Luke taps the screen of an iPad, and a tiny machine voice chirps, “fish crackers.” Easterseals Arc staff member Danielle Jones gives him a yellow cracker shaped like a fish. Luke pops it into his mouth.
To a stranger, it might seem like a small moment, but it represents the culmination of a couple of months’ learning. For Luke, 28, it’s an important step into the world of words. Luke, who is nonverbal, is learning to link images on the screen of the tablet with things that he likes in his room at the Adult Day Center at Easterseals Arc. In week after week of practice, Jones exposes him to the idea that he can move images around on the screen to ask for things that he wants or enjoys.
They’re using the Speak-All app for the iPad. This software, developed by a start-up hatched at Purdue University, allows people who are nonverbal to move photos or symbols around on the screen. By moving images into a blue strip along the bottom of the screen, the person using it can prompt the computer to “say” words. In Luke’s case, the small array of words on his screen all are tied to the setting of the Adult Day Center, where Jones works with him. Some are snacks he likes, such as those fish crackers. Others are small objects he enjoys, such as an electric piano or a ridged plastic pipe.

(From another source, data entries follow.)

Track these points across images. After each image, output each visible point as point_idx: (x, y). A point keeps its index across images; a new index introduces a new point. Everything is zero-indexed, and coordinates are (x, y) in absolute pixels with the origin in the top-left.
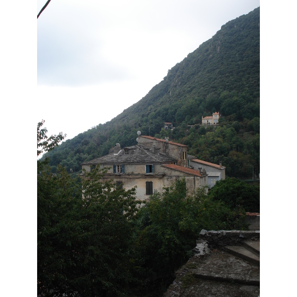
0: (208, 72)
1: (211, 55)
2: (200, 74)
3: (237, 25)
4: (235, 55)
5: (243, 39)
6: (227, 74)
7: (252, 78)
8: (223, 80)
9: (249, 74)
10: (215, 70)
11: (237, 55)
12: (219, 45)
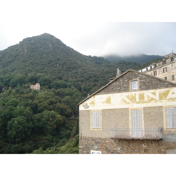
0: (22, 62)
1: (22, 53)
2: (15, 62)
3: (33, 40)
4: (37, 55)
5: (39, 48)
6: (35, 65)
7: (51, 69)
8: (34, 67)
9: (48, 66)
10: (26, 61)
11: (38, 56)
12: (25, 48)
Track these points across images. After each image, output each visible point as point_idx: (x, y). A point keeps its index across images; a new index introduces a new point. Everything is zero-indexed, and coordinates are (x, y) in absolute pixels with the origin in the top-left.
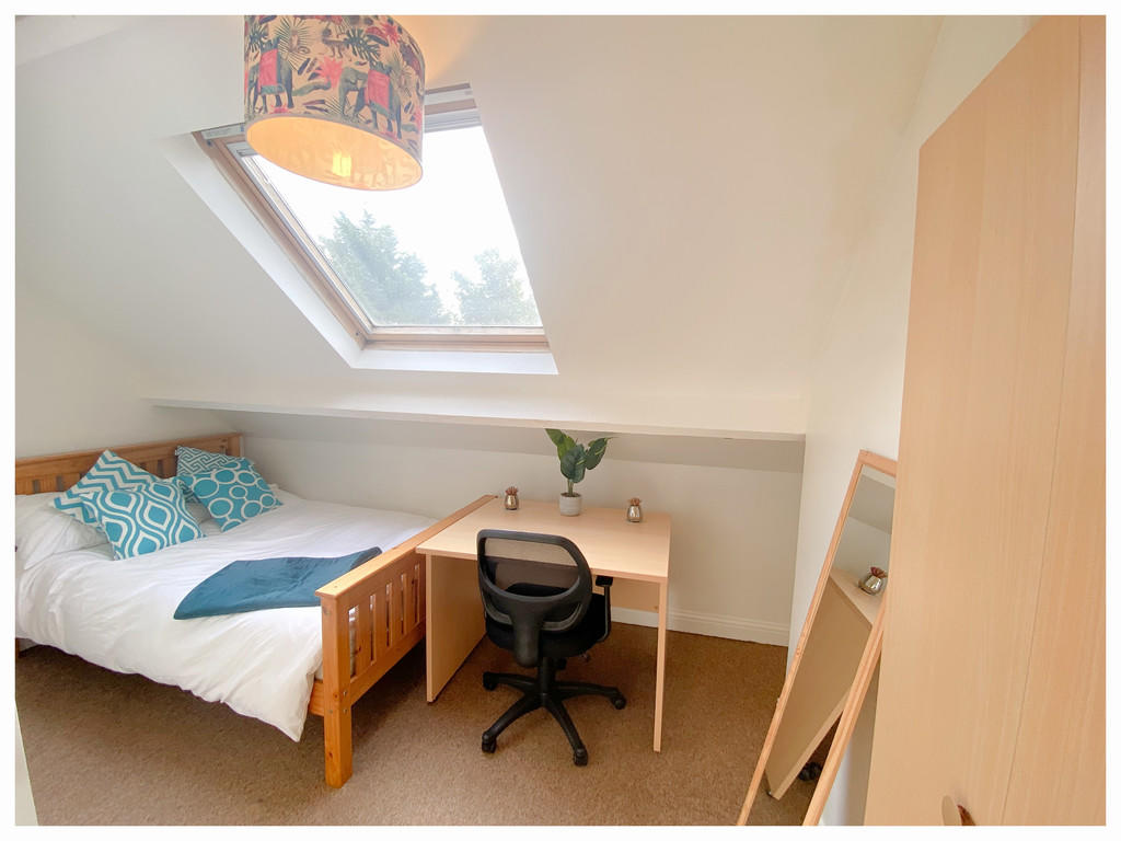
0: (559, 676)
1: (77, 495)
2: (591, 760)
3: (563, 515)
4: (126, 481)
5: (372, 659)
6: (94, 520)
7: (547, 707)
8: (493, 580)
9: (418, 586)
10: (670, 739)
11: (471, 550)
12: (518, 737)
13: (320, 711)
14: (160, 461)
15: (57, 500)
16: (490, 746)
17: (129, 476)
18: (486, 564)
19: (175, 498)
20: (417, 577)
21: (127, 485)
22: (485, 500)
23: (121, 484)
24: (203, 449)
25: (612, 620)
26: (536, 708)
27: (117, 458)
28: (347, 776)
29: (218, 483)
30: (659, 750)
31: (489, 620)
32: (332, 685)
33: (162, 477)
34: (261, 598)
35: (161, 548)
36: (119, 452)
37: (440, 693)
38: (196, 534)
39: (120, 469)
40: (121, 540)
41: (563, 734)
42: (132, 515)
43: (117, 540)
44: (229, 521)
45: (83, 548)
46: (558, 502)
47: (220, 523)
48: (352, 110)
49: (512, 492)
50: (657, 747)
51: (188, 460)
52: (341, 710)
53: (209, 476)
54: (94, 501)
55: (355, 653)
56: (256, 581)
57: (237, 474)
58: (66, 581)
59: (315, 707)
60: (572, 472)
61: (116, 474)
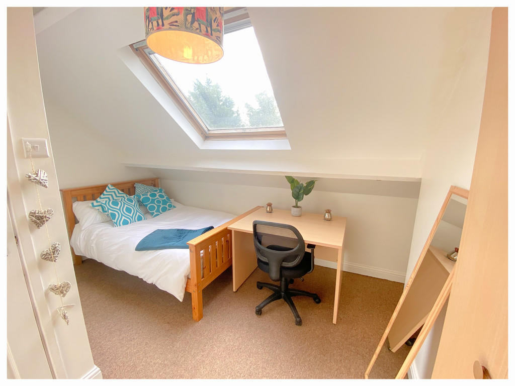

When they began work together, Jones held Luke’s hand and guided his finger to touch images on the screen over and over. Each time the tablet “spoke” a word, she gave him the object or snack that had been named. Now they have progressed enough that she touches or supports the bottom of his wrist to prompt him to touch the screen instead of guiding his finger to an image.
The next milestone in their journey is practicing his use of the iPad enough to enable him to take it home with him every day. There his family can reinforce what he’s learning with Jones. Eventually, he might be able to ask for some things or people more quickly and clearly than ever before.